■ Your objective
Retype the Wyze Cam text below, starting with "The Wyze Cam" and going on through "and then connect.".

■ Text passage
Wyze Cam for business
We had an interesting request from a customer this past week. The customer owns and runs several hotels in New York City, so his business has been decimated by the pandemic and the restrictions on business activity imposed by the city. Occupancy is so low that it is worth it for him to rent out the entire hotel to a single customer, ordinarily not so desirable because of the huge discount. The hotel owner will take whatever he can get during these lean times.
The hotel owner’s prospective tenant needs security cameras installed, and wants to move in on very short notice. There may not be time to install wired cameras, and expense is another issue because the hotel owner plans to take out the cameras after the prospective tenant leaves, which is anticipated in a few months. He thought the cameras would cost around $500 a piece, and he needed 26. That would have been $13,000 plus installation costs, probably bringing total costs to around $15,000 or $20,000. His income at present is close to zero, and he is losing a lot of money each month, so he was certainly not looking to spend that kind of money, only to throw it away a few months later when the tenant moved out.
We proposed a solution using Wyze Cams, and the hotel owner was surprised and very pleased. The cost was $20 a camera, and because they were small and light and easy to mount, he was able to have one of his people install the cameras – labor cost $0, since he was paying that employee anyway. His total cost was well under $1,000.
The Wyze Cam enrollment process is clever and easy: connect a smartphone to the WiFi network and then point the camera at the QR code displayed by the Wyze app. The cameras are designed to record video and images, so this is a natural use of their capabilities. The cameras obtain the WiFi SSID and password from the smartphone, and then connect.

■ Source data
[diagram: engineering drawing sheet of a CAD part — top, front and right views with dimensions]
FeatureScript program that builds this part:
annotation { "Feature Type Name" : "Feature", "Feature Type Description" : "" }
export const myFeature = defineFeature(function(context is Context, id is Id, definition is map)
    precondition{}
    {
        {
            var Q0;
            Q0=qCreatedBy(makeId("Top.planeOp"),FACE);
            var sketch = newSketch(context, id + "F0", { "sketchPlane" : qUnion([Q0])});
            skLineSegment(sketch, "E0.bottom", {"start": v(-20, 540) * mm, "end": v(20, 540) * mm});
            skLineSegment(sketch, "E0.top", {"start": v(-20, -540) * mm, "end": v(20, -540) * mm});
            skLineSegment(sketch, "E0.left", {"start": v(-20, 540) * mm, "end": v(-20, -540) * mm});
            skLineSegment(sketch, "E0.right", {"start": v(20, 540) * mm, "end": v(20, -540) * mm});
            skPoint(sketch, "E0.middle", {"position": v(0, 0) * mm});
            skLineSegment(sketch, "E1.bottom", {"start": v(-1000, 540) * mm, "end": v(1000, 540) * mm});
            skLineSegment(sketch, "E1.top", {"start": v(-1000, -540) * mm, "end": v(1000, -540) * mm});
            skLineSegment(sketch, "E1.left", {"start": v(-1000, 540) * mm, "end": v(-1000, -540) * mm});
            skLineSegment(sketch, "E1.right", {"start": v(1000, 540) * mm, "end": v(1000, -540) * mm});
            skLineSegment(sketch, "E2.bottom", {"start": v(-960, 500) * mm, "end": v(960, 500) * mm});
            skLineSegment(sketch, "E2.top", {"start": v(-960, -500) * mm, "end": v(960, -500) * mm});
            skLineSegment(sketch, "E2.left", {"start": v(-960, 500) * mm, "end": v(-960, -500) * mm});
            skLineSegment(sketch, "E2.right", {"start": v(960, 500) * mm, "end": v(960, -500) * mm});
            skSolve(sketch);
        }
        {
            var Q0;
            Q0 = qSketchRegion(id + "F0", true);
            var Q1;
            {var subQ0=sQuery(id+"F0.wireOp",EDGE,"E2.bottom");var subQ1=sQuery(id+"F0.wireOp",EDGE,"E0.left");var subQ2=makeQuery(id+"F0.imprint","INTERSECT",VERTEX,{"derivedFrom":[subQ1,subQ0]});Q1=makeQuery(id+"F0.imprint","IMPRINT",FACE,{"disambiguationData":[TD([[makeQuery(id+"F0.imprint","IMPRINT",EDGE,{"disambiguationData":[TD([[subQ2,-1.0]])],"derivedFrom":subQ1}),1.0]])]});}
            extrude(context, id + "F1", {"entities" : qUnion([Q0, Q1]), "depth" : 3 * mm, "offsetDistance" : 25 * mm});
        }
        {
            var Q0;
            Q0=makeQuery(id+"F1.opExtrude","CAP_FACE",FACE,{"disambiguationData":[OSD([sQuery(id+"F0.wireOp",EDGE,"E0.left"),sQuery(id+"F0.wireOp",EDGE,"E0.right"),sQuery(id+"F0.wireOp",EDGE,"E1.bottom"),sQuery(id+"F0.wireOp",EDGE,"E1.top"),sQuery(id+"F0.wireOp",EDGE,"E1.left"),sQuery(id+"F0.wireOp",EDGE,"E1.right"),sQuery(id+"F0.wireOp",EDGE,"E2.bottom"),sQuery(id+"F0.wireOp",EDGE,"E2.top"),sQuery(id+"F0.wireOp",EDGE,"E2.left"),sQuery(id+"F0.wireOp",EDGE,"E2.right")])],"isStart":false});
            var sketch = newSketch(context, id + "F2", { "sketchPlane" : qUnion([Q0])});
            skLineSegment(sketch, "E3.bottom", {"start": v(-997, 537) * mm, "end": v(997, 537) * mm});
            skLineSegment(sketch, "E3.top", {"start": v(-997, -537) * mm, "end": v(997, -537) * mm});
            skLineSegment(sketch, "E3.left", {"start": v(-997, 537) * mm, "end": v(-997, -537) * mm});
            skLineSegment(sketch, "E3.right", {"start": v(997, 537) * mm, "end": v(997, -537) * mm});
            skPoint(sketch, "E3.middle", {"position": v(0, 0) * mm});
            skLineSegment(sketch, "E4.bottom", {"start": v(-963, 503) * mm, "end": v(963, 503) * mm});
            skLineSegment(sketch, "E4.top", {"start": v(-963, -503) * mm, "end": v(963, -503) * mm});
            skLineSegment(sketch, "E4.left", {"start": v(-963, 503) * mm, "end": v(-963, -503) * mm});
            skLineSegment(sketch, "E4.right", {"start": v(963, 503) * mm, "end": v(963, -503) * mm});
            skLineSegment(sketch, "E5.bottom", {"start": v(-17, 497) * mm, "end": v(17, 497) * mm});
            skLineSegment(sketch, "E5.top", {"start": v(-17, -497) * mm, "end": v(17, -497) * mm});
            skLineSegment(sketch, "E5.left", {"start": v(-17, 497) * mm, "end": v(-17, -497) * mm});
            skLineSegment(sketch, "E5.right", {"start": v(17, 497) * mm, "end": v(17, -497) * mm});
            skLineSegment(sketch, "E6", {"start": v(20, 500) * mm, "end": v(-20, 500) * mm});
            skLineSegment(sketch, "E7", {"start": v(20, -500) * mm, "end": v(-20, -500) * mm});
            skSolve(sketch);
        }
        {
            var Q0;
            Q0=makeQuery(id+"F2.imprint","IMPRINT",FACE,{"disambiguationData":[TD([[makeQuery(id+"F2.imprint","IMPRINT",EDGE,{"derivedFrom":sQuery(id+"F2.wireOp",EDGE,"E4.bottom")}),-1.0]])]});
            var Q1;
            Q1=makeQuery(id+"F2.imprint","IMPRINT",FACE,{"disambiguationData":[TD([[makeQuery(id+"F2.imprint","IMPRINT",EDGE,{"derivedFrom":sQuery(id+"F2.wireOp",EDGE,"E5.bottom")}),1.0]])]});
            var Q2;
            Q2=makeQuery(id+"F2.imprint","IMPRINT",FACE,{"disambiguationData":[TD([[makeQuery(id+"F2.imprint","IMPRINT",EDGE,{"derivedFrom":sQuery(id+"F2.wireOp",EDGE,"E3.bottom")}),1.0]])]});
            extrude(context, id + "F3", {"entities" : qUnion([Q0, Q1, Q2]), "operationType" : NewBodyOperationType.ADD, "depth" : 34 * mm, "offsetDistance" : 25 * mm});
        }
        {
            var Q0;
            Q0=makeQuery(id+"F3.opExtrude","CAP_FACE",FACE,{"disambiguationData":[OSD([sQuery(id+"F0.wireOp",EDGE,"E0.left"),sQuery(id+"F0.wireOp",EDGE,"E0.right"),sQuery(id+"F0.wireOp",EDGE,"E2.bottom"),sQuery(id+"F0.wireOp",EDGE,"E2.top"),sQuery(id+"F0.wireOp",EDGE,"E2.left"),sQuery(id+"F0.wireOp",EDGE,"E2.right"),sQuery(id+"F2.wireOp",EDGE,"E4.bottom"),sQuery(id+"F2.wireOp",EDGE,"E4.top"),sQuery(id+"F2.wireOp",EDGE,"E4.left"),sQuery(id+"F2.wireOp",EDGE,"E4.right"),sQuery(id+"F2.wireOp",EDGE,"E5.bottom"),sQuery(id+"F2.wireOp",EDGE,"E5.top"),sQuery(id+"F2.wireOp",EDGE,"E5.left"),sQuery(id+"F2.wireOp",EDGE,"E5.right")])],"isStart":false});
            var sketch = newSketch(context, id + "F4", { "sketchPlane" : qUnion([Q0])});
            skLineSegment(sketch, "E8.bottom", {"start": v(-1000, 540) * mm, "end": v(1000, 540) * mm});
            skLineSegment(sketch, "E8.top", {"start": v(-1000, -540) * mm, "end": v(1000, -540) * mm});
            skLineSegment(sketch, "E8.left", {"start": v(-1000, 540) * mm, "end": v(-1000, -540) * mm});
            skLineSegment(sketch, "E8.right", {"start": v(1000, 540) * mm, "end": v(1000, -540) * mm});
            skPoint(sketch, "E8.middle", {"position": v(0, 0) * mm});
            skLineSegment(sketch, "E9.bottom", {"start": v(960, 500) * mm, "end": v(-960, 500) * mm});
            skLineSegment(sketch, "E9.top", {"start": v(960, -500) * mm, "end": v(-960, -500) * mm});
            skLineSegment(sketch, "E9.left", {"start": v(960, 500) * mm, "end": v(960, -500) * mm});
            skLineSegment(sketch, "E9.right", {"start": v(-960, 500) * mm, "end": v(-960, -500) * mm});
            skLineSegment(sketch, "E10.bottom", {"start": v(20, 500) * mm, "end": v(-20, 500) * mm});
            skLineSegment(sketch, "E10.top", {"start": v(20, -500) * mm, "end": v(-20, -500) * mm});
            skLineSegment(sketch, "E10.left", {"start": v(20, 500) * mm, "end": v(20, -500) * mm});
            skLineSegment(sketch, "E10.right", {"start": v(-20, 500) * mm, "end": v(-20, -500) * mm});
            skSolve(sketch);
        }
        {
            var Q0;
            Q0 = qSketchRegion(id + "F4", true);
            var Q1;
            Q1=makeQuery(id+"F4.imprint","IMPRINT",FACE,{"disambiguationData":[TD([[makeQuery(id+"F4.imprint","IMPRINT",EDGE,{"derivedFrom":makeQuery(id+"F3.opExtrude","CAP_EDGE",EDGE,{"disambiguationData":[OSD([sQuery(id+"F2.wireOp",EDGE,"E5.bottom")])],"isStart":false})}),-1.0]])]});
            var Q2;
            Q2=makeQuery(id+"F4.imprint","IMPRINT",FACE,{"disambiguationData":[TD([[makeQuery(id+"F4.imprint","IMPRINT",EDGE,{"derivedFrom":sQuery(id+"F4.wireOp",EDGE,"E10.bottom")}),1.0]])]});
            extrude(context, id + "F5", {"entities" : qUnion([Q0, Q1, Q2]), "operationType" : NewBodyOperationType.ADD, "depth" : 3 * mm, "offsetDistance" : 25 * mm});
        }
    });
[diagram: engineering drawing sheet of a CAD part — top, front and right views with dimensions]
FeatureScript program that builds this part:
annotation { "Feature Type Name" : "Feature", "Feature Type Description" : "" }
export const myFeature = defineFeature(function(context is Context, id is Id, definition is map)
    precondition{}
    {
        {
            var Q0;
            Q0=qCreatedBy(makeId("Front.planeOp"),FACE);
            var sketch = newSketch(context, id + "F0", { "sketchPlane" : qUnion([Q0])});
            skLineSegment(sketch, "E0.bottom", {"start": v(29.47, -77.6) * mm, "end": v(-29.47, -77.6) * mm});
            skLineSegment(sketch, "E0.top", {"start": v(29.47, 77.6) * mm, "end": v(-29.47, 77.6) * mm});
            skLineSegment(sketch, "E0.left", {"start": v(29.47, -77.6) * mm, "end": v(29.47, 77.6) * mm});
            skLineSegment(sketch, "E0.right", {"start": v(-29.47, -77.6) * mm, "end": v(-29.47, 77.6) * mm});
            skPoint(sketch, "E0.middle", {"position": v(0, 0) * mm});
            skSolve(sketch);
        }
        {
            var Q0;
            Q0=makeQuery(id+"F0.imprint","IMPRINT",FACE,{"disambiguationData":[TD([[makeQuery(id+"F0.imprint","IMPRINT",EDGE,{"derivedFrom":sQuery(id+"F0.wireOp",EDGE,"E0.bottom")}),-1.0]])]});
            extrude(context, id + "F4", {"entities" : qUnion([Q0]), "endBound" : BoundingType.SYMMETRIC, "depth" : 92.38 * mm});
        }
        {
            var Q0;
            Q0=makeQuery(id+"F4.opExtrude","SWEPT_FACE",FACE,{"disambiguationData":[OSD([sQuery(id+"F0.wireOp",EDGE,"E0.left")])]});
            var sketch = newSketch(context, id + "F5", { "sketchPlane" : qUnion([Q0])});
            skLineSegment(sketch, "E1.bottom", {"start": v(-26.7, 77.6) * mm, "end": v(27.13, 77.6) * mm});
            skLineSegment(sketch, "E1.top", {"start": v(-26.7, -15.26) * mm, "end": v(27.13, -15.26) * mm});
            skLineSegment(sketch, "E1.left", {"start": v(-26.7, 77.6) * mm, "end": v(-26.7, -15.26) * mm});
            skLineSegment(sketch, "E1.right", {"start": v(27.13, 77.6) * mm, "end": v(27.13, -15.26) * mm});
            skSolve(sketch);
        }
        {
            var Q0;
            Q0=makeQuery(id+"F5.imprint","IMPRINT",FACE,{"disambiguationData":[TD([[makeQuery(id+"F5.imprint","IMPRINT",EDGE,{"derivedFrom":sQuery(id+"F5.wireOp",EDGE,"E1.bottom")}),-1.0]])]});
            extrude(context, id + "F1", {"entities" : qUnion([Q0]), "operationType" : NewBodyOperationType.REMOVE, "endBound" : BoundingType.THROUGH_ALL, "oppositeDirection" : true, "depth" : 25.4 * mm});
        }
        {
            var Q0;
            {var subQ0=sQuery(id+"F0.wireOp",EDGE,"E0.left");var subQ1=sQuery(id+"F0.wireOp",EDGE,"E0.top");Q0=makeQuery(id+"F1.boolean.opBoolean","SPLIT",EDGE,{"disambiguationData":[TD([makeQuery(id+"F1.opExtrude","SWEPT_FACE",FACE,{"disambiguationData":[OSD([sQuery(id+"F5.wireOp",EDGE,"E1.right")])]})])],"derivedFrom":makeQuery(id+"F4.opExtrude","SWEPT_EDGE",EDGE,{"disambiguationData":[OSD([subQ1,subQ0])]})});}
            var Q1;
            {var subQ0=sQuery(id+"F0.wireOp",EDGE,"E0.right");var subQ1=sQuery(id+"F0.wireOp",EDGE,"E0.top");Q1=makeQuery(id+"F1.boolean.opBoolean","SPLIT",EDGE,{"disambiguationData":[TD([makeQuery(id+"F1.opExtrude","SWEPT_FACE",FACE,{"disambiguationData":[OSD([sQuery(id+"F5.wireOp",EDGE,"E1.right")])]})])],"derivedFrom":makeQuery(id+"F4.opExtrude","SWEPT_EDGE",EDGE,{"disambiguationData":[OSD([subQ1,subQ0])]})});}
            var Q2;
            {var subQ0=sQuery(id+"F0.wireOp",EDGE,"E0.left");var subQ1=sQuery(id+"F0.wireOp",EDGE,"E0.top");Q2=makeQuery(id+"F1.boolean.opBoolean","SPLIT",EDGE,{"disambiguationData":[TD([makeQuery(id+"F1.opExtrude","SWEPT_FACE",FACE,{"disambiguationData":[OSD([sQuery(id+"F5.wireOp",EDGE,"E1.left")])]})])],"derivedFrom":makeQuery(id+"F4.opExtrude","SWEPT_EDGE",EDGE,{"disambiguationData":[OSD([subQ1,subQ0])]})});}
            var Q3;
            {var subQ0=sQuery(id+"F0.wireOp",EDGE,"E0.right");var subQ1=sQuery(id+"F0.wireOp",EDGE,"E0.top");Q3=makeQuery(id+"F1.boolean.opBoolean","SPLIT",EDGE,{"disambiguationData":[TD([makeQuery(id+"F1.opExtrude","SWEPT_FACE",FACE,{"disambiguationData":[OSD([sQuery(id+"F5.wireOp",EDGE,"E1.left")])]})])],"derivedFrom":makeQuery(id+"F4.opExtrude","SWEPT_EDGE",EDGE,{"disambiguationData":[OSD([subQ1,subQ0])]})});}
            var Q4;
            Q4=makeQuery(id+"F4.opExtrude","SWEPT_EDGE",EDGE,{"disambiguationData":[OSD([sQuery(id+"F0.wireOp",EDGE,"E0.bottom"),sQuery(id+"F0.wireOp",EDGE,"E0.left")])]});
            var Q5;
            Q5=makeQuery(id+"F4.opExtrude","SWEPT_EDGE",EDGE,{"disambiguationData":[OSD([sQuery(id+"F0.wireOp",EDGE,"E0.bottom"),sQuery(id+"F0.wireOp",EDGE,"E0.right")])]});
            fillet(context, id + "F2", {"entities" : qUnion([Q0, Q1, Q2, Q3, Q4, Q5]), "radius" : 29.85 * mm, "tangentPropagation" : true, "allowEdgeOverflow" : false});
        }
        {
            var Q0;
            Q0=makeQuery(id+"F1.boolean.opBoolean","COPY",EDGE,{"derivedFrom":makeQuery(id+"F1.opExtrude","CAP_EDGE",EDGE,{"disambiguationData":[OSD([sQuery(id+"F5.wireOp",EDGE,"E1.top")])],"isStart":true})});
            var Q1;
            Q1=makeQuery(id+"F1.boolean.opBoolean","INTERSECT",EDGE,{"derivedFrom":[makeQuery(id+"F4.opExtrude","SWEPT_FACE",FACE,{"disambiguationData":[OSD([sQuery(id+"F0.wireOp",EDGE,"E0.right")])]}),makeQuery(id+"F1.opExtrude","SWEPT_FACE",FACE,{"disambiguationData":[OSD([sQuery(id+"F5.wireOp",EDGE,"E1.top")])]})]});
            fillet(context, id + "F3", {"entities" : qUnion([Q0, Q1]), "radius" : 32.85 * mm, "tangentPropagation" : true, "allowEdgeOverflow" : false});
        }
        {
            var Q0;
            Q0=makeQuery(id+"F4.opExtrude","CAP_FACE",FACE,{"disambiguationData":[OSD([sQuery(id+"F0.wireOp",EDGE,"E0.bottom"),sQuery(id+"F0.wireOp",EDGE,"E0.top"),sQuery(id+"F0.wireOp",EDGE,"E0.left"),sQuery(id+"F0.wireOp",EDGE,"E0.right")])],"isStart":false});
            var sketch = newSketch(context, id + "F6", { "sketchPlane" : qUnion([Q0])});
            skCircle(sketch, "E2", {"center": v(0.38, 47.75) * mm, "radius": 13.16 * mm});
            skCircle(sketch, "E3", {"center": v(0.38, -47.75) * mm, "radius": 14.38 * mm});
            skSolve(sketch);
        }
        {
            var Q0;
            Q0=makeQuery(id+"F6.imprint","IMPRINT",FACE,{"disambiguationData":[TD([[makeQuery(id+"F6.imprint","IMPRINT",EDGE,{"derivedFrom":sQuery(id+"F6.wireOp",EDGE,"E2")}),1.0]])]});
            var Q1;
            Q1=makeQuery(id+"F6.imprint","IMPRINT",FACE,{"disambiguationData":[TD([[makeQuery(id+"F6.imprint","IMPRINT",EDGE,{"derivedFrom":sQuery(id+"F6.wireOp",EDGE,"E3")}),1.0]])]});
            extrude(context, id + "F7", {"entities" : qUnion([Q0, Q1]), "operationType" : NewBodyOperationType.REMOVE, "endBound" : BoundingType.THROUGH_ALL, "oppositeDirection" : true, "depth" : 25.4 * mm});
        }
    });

■ Written response
The Wyze Cam enrollment process is clever and easy: connect a smartphone to the WiFi network and then point the camera at the QR code displayed by the Wyze app. The cameras are designed to record video and images, so this is a natural use of their capabilities. The cameras obtain the WiFi SSID and password from the smartphone, and then connect.